** TO DO **
Restate each of the lines given below, word for word.

Transcribed page contents
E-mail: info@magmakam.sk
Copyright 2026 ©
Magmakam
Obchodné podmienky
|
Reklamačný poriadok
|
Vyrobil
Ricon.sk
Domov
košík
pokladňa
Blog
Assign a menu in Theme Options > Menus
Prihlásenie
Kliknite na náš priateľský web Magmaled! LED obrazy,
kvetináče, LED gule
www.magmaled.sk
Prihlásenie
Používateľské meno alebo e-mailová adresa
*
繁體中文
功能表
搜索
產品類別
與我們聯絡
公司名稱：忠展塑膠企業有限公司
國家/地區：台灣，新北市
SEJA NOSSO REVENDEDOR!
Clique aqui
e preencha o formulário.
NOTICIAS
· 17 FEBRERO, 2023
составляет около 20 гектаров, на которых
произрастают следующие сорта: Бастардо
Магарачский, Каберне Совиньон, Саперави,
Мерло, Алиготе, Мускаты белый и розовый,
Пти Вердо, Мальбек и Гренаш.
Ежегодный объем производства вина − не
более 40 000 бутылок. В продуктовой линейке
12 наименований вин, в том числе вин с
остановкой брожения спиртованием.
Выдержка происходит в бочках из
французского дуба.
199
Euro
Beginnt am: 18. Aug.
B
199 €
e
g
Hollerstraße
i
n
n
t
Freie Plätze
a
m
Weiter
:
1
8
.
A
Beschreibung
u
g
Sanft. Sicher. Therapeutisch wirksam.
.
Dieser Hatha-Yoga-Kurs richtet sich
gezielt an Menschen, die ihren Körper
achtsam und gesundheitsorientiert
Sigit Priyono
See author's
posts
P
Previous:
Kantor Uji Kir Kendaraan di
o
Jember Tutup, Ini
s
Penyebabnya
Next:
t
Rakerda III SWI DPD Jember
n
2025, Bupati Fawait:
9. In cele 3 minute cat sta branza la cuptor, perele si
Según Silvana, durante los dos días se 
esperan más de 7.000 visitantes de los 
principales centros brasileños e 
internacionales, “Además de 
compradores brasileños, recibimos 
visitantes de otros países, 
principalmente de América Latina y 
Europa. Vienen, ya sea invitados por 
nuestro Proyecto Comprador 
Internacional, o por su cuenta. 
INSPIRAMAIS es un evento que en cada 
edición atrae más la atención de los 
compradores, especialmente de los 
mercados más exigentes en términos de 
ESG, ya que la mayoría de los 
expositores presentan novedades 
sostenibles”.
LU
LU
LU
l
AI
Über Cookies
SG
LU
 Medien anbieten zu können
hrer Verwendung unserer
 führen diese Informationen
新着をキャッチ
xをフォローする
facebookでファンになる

** EXERCISE OUTPUT **
E-mail: info@magmakam.sk
Copyright 2026 ©
Magmakam
Obchodné podmienky
|
Reklamačný poriadok
|
Vyrobil
Ricon.sk
Domov
košík
pokladňa
Blog
Assign a menu in Theme Options > Menus
Prihlásenie
Kliknite na náš priateľský web Magmaled! LED obrazy,
kvetináče, LED gule
www.magmaled.sk
Prihlásenie
Používateľské meno alebo e-mailová adresa
*
繁體中文
功能表
搜索
產品類別
與我們聯絡
公司名稱：忠展塑膠企業有限公司
國家/地區：台灣，新北市
SEJA NOSSO REVENDEDOR!
Clique aqui
e preencha o formulário.
NOTICIAS
· 17 FEBRERO, 2023
составляет около 20 гектаров, на которых
произрастают следующие сорта: Бастардо
Магарачский, Каберне Совиньон, Саперави,
Мерло, Алиготе, Мускаты белый и розовый,
Пти Вердо, Мальбек и Гренаш.
Ежегодный объем производства вина − не
более 40 000 бутылок. В продуктовой линейке
12 наименований вин, в том числе вин с
остановкой брожения спиртованием.
Выдержка происходит в бочках из
французского дуба.
199
Euro
Beginnt am: 18. Aug.
B
199 €
e
g
Hollerstraße
i
n
n
t
Freie Plätze
a
m
Weiter
:
1
8
.
A
Beschreibung
u
g
Sanft. Sicher. Therapeutisch wirksam.
.
Dieser Hatha-Yoga-Kurs richtet sich
gezielt an Menschen, die ihren Körper
achtsam und gesundheitsorientiert
Sigit Priyono
See author's
posts
P
Previous:
Kantor Uji Kir Kendaraan di
o
Jember Tutup, Ini
s
Penyebabnya
Next:
t
Rakerda III SWI DPD Jember
n
2025, Bupati Fawait:
9. In cele 3 minute cat sta branza la cuptor, perele si
Según Silvana, durante los dos días se 
esperan más de 7.000 visitantes de los 
principales centros brasileños e 
internacionales, “Además de 
compradores brasileños, recibimos 
visitantes de otros países, 
principalmente de América Latina y 
Europa. Vienen, ya sea invitados por 
nuestro Proyecto Comprador 
Internacional, o por su cuenta. 
INSPIRAMAIS es un evento que en cada 
edición atrae más la atención de los 
compradores, especialmente de los 
mercados más exigentes en términos de 
ESG, ya que la mayoría de los 
expositores presentan novedades 
sostenibles”.
LU
LU
LU
l
AI
Über Cookies
SG
LU
 Medien anbieten zu können
hrer Verwendung unserer
 führen diese Informationen
新着をキャッチ
xをフォローする
facebookでファンになる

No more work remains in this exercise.